Priory Redding and The Chapels, appear to be part of an estate in Suckley that belonged to the Prior of Great Malvern. In 1322 the Prior had to account to his brethren for the wood he was selling at Suckley.
In 1515 William Mucklow of Martley bought a considerable estate in Suckley called the manors of Suckley and Orcoppys. The site of this estate has not been identified but the name, Tor Coppice, south of Alfrick Pound, is very possibly a corruption of Orcoppys. Richard Mucklow in 1526 claimed the manor of Alfrick, whose manorial farm was probably Alfrick Court. The Mucklow Estate was held in the manor of Suckley.

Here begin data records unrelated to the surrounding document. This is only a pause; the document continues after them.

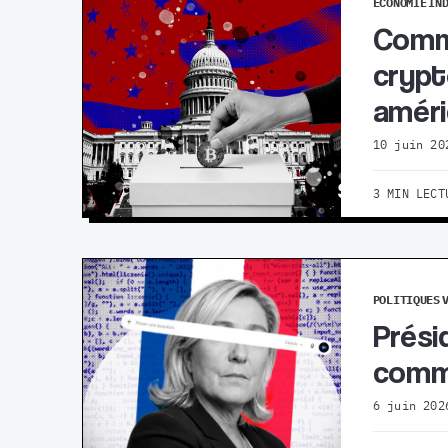
ÉCONOMIE
IN
Comme
crypt
améri
10 juin 20
3 MIN LECT
POLITIQUES
Présid
commu
6 juin 202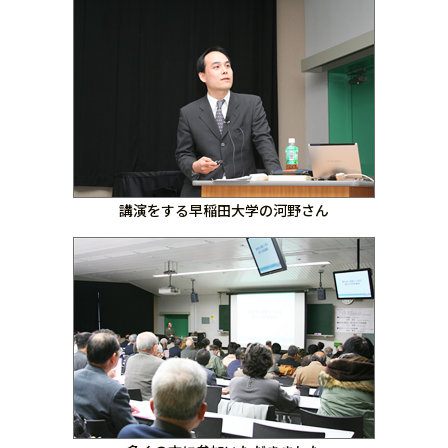
講演をする早稲田大学の河野さん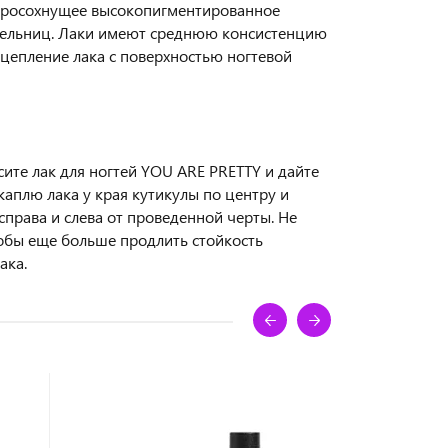
стросохнущее высокопигментированное
тельниц. Лаки имеют среднюю консистенцию
сцепление лака с поверхностью ногтевой
есите лак для ногтей YOU ARE PRETTY и дайте
 каплю лака у края кутикулы по центру и
справа и слева от проведенной черты. Не
чтобы еще больше продлить стойкость
ака.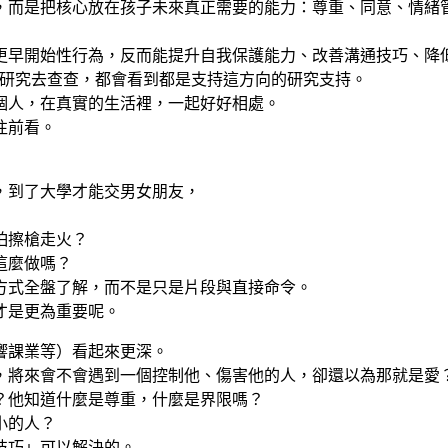
，而是把核心放在孩子未來真正需要的能力：尊重、同意、情緒
更早開始性行為，反而能提升自我保護能力、改善溝通技巧、降
性研究去查查，都會看到都是支持這方向的研究支持。
個人，在真實的生活裡，一起好好相處。
往前看。
，到了大學才能交男女朋友，
怕擦槍走火？
這麼做嗎？
方式全盤了解，而不是只是片段與直接命令。
才是更為重要呢。
響課業等）看起來更深。
，將來會不會遇到一個控制他、傷害他的人，卻還以為那就是愛
？他知道什麼是尊重，什麼是界限嗎？
小的人？
技巧」可以解決的。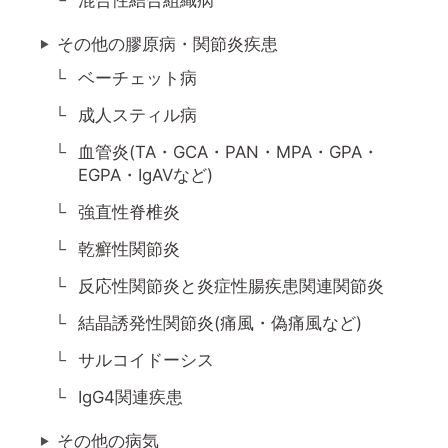
その他の膠原病・関節炎疾患
ベーチェット病
成人スティル病
血管炎(TA・GCA・PAN・MPA・GPA・
EGPA・IgAVなど)
強直性脊椎炎
乾癬性関節炎
反応性関節炎と炎症性腸疾患関連関節炎
結晶誘発性関節炎(痛風・偽痛風など)
サルコイドーシス
IgG4関連疾患
その他の病気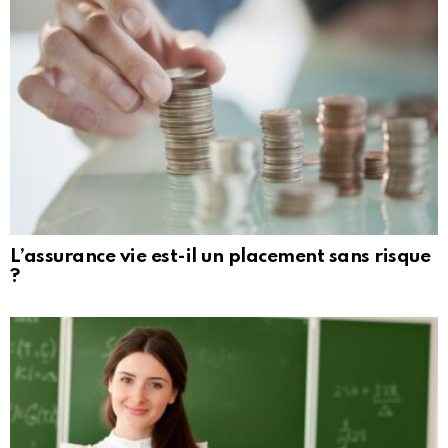
L’assurance vie est-il un placement sans risque
?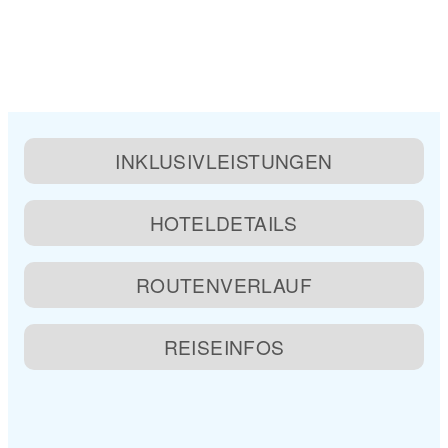
INKLUSIVLEISTUNGEN
HOTELDETAILS
ROUTENVERLAUF
REISEINFOS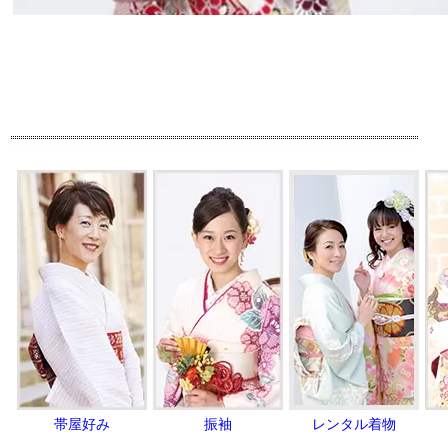
帯屋好み
振袖
レンタル着物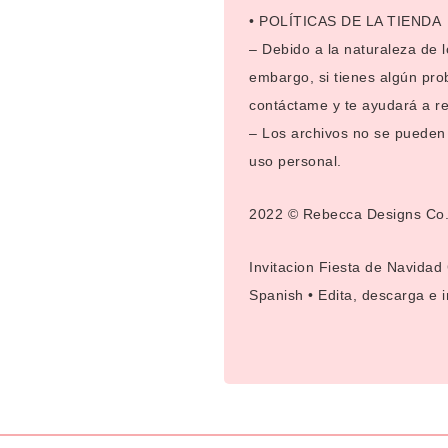
• POLÍTICAS DE LA TIENDA
– Debido a la naturaleza de 
embargo, si tienes algún pro
contáctame y te ayudará a re
– Los archivos no se pueden r
uso personal.
2022 © Rebecca Designs Co
Invitacion Fiesta de Navida
Spanish • Edita, descarga e 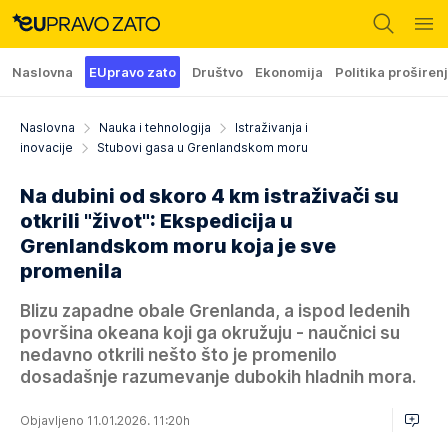
Naslovna
EUpravo zato
Društvo
Ekonomija
Politika proširen
Naslovna
Nauka i tehnologija
Istraživanja i
inovacije
Stubovi gasa u Grenlandskom moru
Na dubini od skoro 4 km istraživači su
otkrili "život": Ekspedicija u
Grenlandskom moru koja je sve
promenila
Blizu zapadne obale Grenlanda, a ispod ledenih
površina okeana koji ga okružuju - naučnici su
nedavno otkrili nešto što je promenilo
dosadašnje razumevanje dubokih hladnih mora.
Objavljeno 11.01.2026. 11:20h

There was also a manor of Lulsley which was at an early date granted to the Priory of Great Malvern. After the dissolution the King granted it in 1544 to John Fox and Thomas Hall. The moated site of Upper Court at Lulsley is the most likely site for this manor house and near to the church. Lulsley Court, to the north of the parish, is probably the centre of the estate of one virgate that Henry Houtin claimed in 1199, which had been assarted by his ancestors, that is cleared from the forest, and held by inheritance ever since, outside the King's forest. There was also in 1315 an estate in Suckley known as Hanley's Land held by a Thomas Hanley. In 1431 Simon Hanley of Hanley held a quarter of a Knight's fee in Suckley and Lulsley, which by 1515 belonged to William Mucklow and became merged with his other lands within the manor. Hayley's ground in Sinton's End in the Holy water of Suckley, recorded in 1627, may be part of this estate. Hayley Dingle is east of Folly Farm.
Suckley is fortunate that so many early documents have survived to record the larger estates of the Norman and Medieval manor. The smaller farms also have their history, which must in many cases pre-date the Domesday Survey of 1086, when there were more than fifty farms to support the population of Suckley, Alfrick and Lulsley.